Common clock and dvfs

Mon Apr 25 14:26:24 EDT 2011

On Mon, Apr 25, 2011 at 3:33 AM, Paul Walmsley <paul at pwsan.com> wrote:
> (cc Tony, Benoît)
>
> Hi,
>
> By way of brief introduction, I'm currently the maintainer of the OMAP
> clock code and data, as well as some other low-level OMAP kernel pieces.
>
> On Fri, 22 Apr 2011, Colin Cross wrote:
>
>> The Tegra way is to put everything dvfs related under the clock
>> framework.  Enabling (or preparing, in the new clock world) or raising
>> the frequency calls dvfs_set_rate before touching the clock, which
>> looks up the required voltage on a voltage rail, aggregates it with
>> the other voltage requests, and passes the minimum voltage required to
>> the regulator api.  Disabling or unpreparing, or lowering the
>> frequency changes the clock first, and then calls dvfs_set_rate.  For
>> a generic implementation, an SoC would provide the clock/dvfs
>> framework with a list of clocks, the voltages required for each
>> frequency step on the clock, and the regulator name to change.  The
>> frequency/voltage tables are similar to OPP, except that OPP gets
>> voltages for a device instead of a clock.  In a few odd cases (Tegra
>> always has a few odd cases), a clock that is internal to a device and
>> not exposed to the clock framework (pclk output on the display, for
>> example) has a voltage requirement, which requires some devices to
>> manually call dvfs_set_rate directly, but with a common clock
>> framework it would probably be possible for the display driver to
>> export pclk as a real clock.

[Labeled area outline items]
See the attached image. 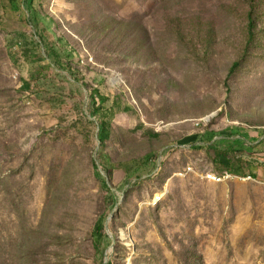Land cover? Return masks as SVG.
Returning a JSON list of instances; mask_svg holds the SVG:
<instances>
[{
	"label": "rangeland",
	"instance_id": "1",
	"mask_svg": "<svg viewBox=\"0 0 264 264\" xmlns=\"http://www.w3.org/2000/svg\"><path fill=\"white\" fill-rule=\"evenodd\" d=\"M9 1L0 264H264V36L227 79L246 4Z\"/></svg>",
	"mask_w": 264,
	"mask_h": 264
},
{
	"label": "trees",
	"instance_id": "2",
	"mask_svg": "<svg viewBox=\"0 0 264 264\" xmlns=\"http://www.w3.org/2000/svg\"><path fill=\"white\" fill-rule=\"evenodd\" d=\"M16 1L19 0H10L9 3H15ZM241 2L245 3L247 6V11H246V37H245V43H244V48L242 51V55L239 60L235 61L231 68L229 69L227 79H229L232 74L240 67L241 62L243 59L247 58L248 56L253 54V50L256 49L259 44V39H262V36H264V0H240ZM41 40L44 42L43 38L41 37ZM46 46V44H45ZM51 56V54H49ZM93 94L91 96L92 100V107H91V116L93 117H100V125H99V139L101 142L105 141L108 138L109 134V120H106L104 115H107L109 109H105L104 106V98H100L99 96V103H96V97ZM264 141L262 140L260 143H257V147H261ZM220 153H216L215 156V162L220 160ZM228 163L232 164V161H229ZM227 165V170L235 173V174H240L242 173L239 170H236V168L233 167V165L230 166ZM97 178L102 180V185L104 188H108V185L103 179L99 172H96ZM254 177L255 179H260L258 175H250Z\"/></svg>",
	"mask_w": 264,
	"mask_h": 264
},
{
	"label": "bare ground",
	"instance_id": "3",
	"mask_svg": "<svg viewBox=\"0 0 264 264\" xmlns=\"http://www.w3.org/2000/svg\"><path fill=\"white\" fill-rule=\"evenodd\" d=\"M212 179L217 180V181H221L223 180V175L221 177H215V176H210Z\"/></svg>",
	"mask_w": 264,
	"mask_h": 264
},
{
	"label": "built area",
	"instance_id": "4",
	"mask_svg": "<svg viewBox=\"0 0 264 264\" xmlns=\"http://www.w3.org/2000/svg\"><path fill=\"white\" fill-rule=\"evenodd\" d=\"M230 177H232V175L229 173H226L223 175V179L230 178Z\"/></svg>",
	"mask_w": 264,
	"mask_h": 264
}]
</instances>
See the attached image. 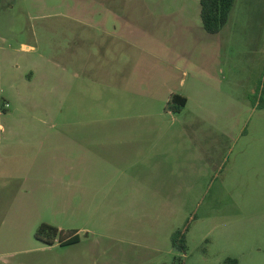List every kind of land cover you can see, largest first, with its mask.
Instances as JSON below:
<instances>
[{"label":"rangeland","instance_id":"1","mask_svg":"<svg viewBox=\"0 0 264 264\" xmlns=\"http://www.w3.org/2000/svg\"><path fill=\"white\" fill-rule=\"evenodd\" d=\"M200 13L0 0V209L33 240L55 221L83 264H264V0L217 34Z\"/></svg>","mask_w":264,"mask_h":264},{"label":"crops","instance_id":"2","mask_svg":"<svg viewBox=\"0 0 264 264\" xmlns=\"http://www.w3.org/2000/svg\"><path fill=\"white\" fill-rule=\"evenodd\" d=\"M29 49V47H28ZM181 97V96H179ZM1 132L3 134L5 132L3 126L0 124ZM101 147V146H98ZM99 149V148H98ZM97 149V150H98ZM92 150H89L91 153ZM85 153L87 155L88 150L82 148L81 153ZM104 154H100L97 157L103 158ZM104 159V158H103ZM83 180L75 182L81 184ZM28 183V179L22 181V187H25ZM82 185V184H81ZM16 211V212H15ZM7 212H14L15 215L18 216L17 220L12 219L11 221H3L0 222V264H36L34 259L35 255L45 256L44 264H57L58 261H55V256H57V251L59 249L64 248L63 258L61 259L62 264H83L84 257L82 255L72 254L76 247L82 246L84 243L80 241L75 244H67V240L70 237L82 238L85 230L83 228H76L70 230H64V228L60 225V223H56L55 221L46 222L42 221V225L46 224L49 226H53L57 228L62 235L66 238L63 241L58 238L54 239L52 244L46 243L44 240L36 239L33 240L34 230L36 229V225L25 224L24 218L26 216V210L23 208H16V210H6L0 209V219L1 216H6ZM22 221L24 223H22ZM40 225V224H39ZM38 225V226H39ZM72 236L67 237L69 235ZM79 240V239H78ZM66 242V243H65ZM67 253V254H66Z\"/></svg>","mask_w":264,"mask_h":264},{"label":"trees","instance_id":"3","mask_svg":"<svg viewBox=\"0 0 264 264\" xmlns=\"http://www.w3.org/2000/svg\"><path fill=\"white\" fill-rule=\"evenodd\" d=\"M236 0H200L201 7V21L204 30L209 34L219 33L223 27L228 23L230 14L235 6ZM173 101L178 103L180 106H185L187 99L184 97L175 96ZM1 132V129H0ZM72 236V232H70ZM37 238L46 241L48 244H52L53 240L58 236L60 240L66 239L62 232L53 226L46 224L41 225L36 234ZM76 237H70L66 242L72 244L76 242ZM174 238V245L176 243ZM65 242V243H66Z\"/></svg>","mask_w":264,"mask_h":264},{"label":"built area","instance_id":"4","mask_svg":"<svg viewBox=\"0 0 264 264\" xmlns=\"http://www.w3.org/2000/svg\"><path fill=\"white\" fill-rule=\"evenodd\" d=\"M7 107H8V105H7Z\"/></svg>","mask_w":264,"mask_h":264}]
</instances>
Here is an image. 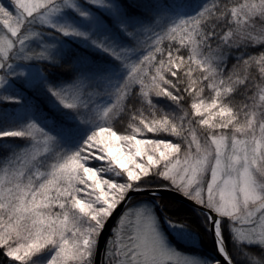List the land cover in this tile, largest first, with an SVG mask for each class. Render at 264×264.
Returning a JSON list of instances; mask_svg holds the SVG:
<instances>
[{"label": "snow or ice", "instance_id": "snow-or-ice-1", "mask_svg": "<svg viewBox=\"0 0 264 264\" xmlns=\"http://www.w3.org/2000/svg\"><path fill=\"white\" fill-rule=\"evenodd\" d=\"M0 264H264V0H0Z\"/></svg>", "mask_w": 264, "mask_h": 264}, {"label": "trees", "instance_id": "trees-1", "mask_svg": "<svg viewBox=\"0 0 264 264\" xmlns=\"http://www.w3.org/2000/svg\"><path fill=\"white\" fill-rule=\"evenodd\" d=\"M4 2L7 3L8 0H4ZM117 127H121V126H120V125H117ZM168 139H174V138L169 137ZM142 198H143V197H141V199H142ZM134 202H135V201H134ZM206 250H207V244H205V246H204L203 248L200 249L201 252L206 251Z\"/></svg>", "mask_w": 264, "mask_h": 264}, {"label": "rangeland", "instance_id": "rangeland-1", "mask_svg": "<svg viewBox=\"0 0 264 264\" xmlns=\"http://www.w3.org/2000/svg\"><path fill=\"white\" fill-rule=\"evenodd\" d=\"M147 135L151 136L152 134L149 133V134H147ZM137 159H139V158H137Z\"/></svg>", "mask_w": 264, "mask_h": 264}]
</instances>
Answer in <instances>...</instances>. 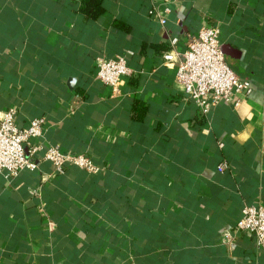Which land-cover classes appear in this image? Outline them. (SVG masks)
Masks as SVG:
<instances>
[{"label":"crops","instance_id":"obj_1","mask_svg":"<svg viewBox=\"0 0 264 264\" xmlns=\"http://www.w3.org/2000/svg\"><path fill=\"white\" fill-rule=\"evenodd\" d=\"M100 2L93 19L83 0H0V114L45 117L44 147L103 167L0 173V264H264L234 231L244 205L264 206V0ZM202 24L219 26L227 64L252 84L206 116L162 57ZM117 55L133 72L115 91L95 76Z\"/></svg>","mask_w":264,"mask_h":264},{"label":"built area","instance_id":"obj_2","mask_svg":"<svg viewBox=\"0 0 264 264\" xmlns=\"http://www.w3.org/2000/svg\"><path fill=\"white\" fill-rule=\"evenodd\" d=\"M166 11L151 8L148 13L158 17L164 25ZM219 37L218 25L202 24L195 36L186 38L182 52L176 49L178 37H173L169 40L168 50L162 54L164 61L176 66L175 82L183 97L193 101L205 116L211 107L220 102H230L233 95H249L252 91L251 81L239 77L227 64ZM96 65V79L115 91L121 78L133 72L122 55L98 58ZM16 114L15 107L0 114V173L4 177L16 178L22 172H36L40 162L50 163L51 176L61 175L69 167L92 174L102 171L103 167L84 153L64 152L58 144L44 147L41 139L45 133V117L33 118L27 126L19 127ZM227 167V163L222 161L217 170L222 172ZM38 207L42 213V206ZM234 231L253 235L257 247L264 254V206L244 205ZM229 236L230 232L226 231L224 237Z\"/></svg>","mask_w":264,"mask_h":264},{"label":"trees","instance_id":"obj_3","mask_svg":"<svg viewBox=\"0 0 264 264\" xmlns=\"http://www.w3.org/2000/svg\"><path fill=\"white\" fill-rule=\"evenodd\" d=\"M81 10L83 13H85L88 16H91L93 19H96L103 11L100 0H83ZM115 25L117 26V23H115ZM123 27L126 30L130 29V26H123ZM134 111H135L134 116L142 119L145 113V108L141 103H138L137 105L134 106Z\"/></svg>","mask_w":264,"mask_h":264},{"label":"water","instance_id":"obj_4","mask_svg":"<svg viewBox=\"0 0 264 264\" xmlns=\"http://www.w3.org/2000/svg\"><path fill=\"white\" fill-rule=\"evenodd\" d=\"M223 53H227V52L225 51V49H223Z\"/></svg>","mask_w":264,"mask_h":264}]
</instances>
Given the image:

*DO THIS*
Reproduce the entire message on common clock and dvfs from above word for word, keeping every line in its original order.

*COMPLETE OUTPUT*
Common clock and dvfs

Mon Apr 25 14:26:24 EDT 2011

On Mon, Apr 25, 2011 at 3:33 AM, Paul Walmsley <paul at pwsan.com> wrote:
> (cc Tony, Benoît)
>
> Hi,
>
> By way of brief introduction, I'm currently the maintainer of the OMAP
> clock code and data, as well as some other low-level OMAP kernel pieces.
>
> On Fri, 22 Apr 2011, Colin Cross wrote:
>
>> The Tegra way is to put everything dvfs related under the clock
>> framework.  Enabling (or preparing, in the new clock world) or raising
>> the frequency calls dvfs_set_rate before touching the clock, which
>> looks up the required voltage on a voltage rail, aggregates it with
>> the other voltage requests, and passes the minimum voltage required to
>> the regulator api.  Disabling or unpreparing, or lowering the
>> frequency changes the clock first, and then calls dvfs_set_rate.  For
>> a generic implementation, an SoC would provide the clock/dvfs
>> framework with a list of clocks, the voltages required for each
>> frequency step on the clock, and the regulator name to change.  The
>> frequency/voltage tables are similar to OPP, except that OPP gets
>> voltages for a device instead of a clock.  In a few odd cases (Tegra
>> always has a few odd cases), a clock that is internal to a device and
>> not exposed to the clock framework (pclk output on the display, for
>> example) has a voltage requirement, which requires some devices to
>> manually call dvfs_set_rate directly, but with a common clock
>> framework it would probably be possible for the display driver to
>> export pclk as a real clock.